Quarenta anos após a morte de Elvis Presley, o médico brasileiro explica como foi chegar ao trabalho e encontrar o corpo do ídolo na sala de necropsia

O que o senhor fazia em Memphis na época em que Elvis Presley morreu?  Fiz minha residência e tese de mestrado lá. Cheguei em 1973, com 29 anos.

Como foi o dia da morte? Não sei como foi a chegada dele ao hospital. Quando apareci naquele dia, a secretária avisou que um corpo muito importante estava ali.

E depois? Quando ela disse que era o corpo de Elvis Presley, não acreditei. Fomos — eu e outro médico — ao necrotério, e era mesmo Elvis. A fisionomia era a de uma pessoa serena. Eu queria fugir dessa responsabilidade. Você já pensou fazer uma necropsia numa personalidade endeusada pelo mundo inteiro? Fiquei em choque. Era como fazer a necropsia do (John F.) Kennedy.
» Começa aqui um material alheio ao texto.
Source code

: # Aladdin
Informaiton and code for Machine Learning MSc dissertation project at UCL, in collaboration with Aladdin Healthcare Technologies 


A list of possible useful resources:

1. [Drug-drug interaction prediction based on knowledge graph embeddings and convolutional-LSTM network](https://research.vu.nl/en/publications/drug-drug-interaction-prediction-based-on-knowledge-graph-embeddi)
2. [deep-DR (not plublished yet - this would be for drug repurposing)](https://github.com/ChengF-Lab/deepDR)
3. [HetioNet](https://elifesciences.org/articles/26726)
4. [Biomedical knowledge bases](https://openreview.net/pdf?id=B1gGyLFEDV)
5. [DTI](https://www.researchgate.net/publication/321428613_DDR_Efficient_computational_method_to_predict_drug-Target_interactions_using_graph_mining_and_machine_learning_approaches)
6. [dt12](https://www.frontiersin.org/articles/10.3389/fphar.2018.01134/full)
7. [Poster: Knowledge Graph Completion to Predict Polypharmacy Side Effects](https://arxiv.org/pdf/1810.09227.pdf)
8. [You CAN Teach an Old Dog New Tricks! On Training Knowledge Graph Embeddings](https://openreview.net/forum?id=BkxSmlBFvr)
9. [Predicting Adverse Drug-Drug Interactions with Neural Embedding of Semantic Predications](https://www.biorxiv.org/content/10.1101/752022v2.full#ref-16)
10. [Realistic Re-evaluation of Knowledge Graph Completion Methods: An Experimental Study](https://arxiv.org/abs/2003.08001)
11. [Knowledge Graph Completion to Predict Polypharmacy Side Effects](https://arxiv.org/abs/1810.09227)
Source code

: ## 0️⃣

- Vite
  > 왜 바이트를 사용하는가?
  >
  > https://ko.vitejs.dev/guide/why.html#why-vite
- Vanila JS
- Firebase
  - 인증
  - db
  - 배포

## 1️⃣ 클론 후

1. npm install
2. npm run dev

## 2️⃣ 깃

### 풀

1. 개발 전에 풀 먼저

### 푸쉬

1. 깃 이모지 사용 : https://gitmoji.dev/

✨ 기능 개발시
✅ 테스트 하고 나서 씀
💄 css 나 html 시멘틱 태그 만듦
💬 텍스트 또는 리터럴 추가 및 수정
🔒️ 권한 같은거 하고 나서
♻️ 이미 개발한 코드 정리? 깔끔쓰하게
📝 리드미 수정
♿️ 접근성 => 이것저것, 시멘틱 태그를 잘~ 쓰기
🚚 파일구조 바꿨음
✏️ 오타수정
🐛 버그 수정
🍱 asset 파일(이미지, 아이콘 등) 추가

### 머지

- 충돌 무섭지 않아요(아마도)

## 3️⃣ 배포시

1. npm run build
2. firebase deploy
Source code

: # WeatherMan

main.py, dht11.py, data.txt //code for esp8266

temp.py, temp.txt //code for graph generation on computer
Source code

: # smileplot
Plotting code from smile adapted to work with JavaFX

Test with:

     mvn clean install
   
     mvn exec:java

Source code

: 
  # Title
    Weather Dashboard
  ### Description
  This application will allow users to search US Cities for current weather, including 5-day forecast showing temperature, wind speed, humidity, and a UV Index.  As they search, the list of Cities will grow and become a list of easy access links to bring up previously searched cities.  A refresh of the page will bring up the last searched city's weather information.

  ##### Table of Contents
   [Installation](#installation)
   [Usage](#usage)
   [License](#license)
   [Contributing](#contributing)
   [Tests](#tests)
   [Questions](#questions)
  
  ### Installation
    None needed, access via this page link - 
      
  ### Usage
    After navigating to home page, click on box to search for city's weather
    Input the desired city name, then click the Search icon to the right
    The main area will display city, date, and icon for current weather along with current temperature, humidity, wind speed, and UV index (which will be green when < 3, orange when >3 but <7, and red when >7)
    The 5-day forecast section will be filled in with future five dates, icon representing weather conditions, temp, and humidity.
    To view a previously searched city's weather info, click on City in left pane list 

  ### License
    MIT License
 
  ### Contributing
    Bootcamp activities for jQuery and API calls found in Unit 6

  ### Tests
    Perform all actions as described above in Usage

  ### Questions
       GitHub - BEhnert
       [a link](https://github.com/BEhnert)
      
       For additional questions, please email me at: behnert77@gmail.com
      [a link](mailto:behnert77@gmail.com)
Deus me livre!

Havia fã na porta do hospital? Sim, havia muitas pessoas segurando cartazes e carros de TV. Mais tarde soube que um programa de grande audiência, uma espécie de Brasil Urgente, do Datena, nos Estados Unidos, tinha oferecido 1 milhão de dólares para ter acesso ao relatório da necropsia. Mas ninguém teve.

Qual foi a causa da morte? Abrimos o corpo e examinamos órgão por órgão. Não havia lesão pulmonar, cardíaca nem hepática; não achamos um infarto nem infecção. Nada. Nem diabetes ele tinha, mesmo comendo um monte de porcaria, como sanduíche de manteiga de amendoim com banana. Elvis talvez tenha apresentado um problema respiratório, pela forma como foi encontrado: no chão do banheiro, com a face voltada para o carpete e a boca entreaberta, como se estivesse à procura de ar. Mas a necropsia não apontou uma causa específica.

O senhor era fã de Elvis? Quem não era? Até hoje os fã-clubes me convidam para conversar, mas não tenho tempo. Eu ouvia todas as músicas dele. Always on My Mind é a minha preferida. Havia programado ir ao meu primeiro show do Elvis, em Memphis, com o pessoal do hospital. Infelizmente, esse show nunca aconteceu. A vida dele era muito difícil, coitado. Ele vivia preso em uma gaiola de ouro cravejada de diamantes. Deve ter sido muito triste.

Então Elvis morreu mesmo? Sim, ele chegou morto ao hospital. Se tivesse chegado vivo, nós o teríamos matado ao abrir o corpo para a necropsia.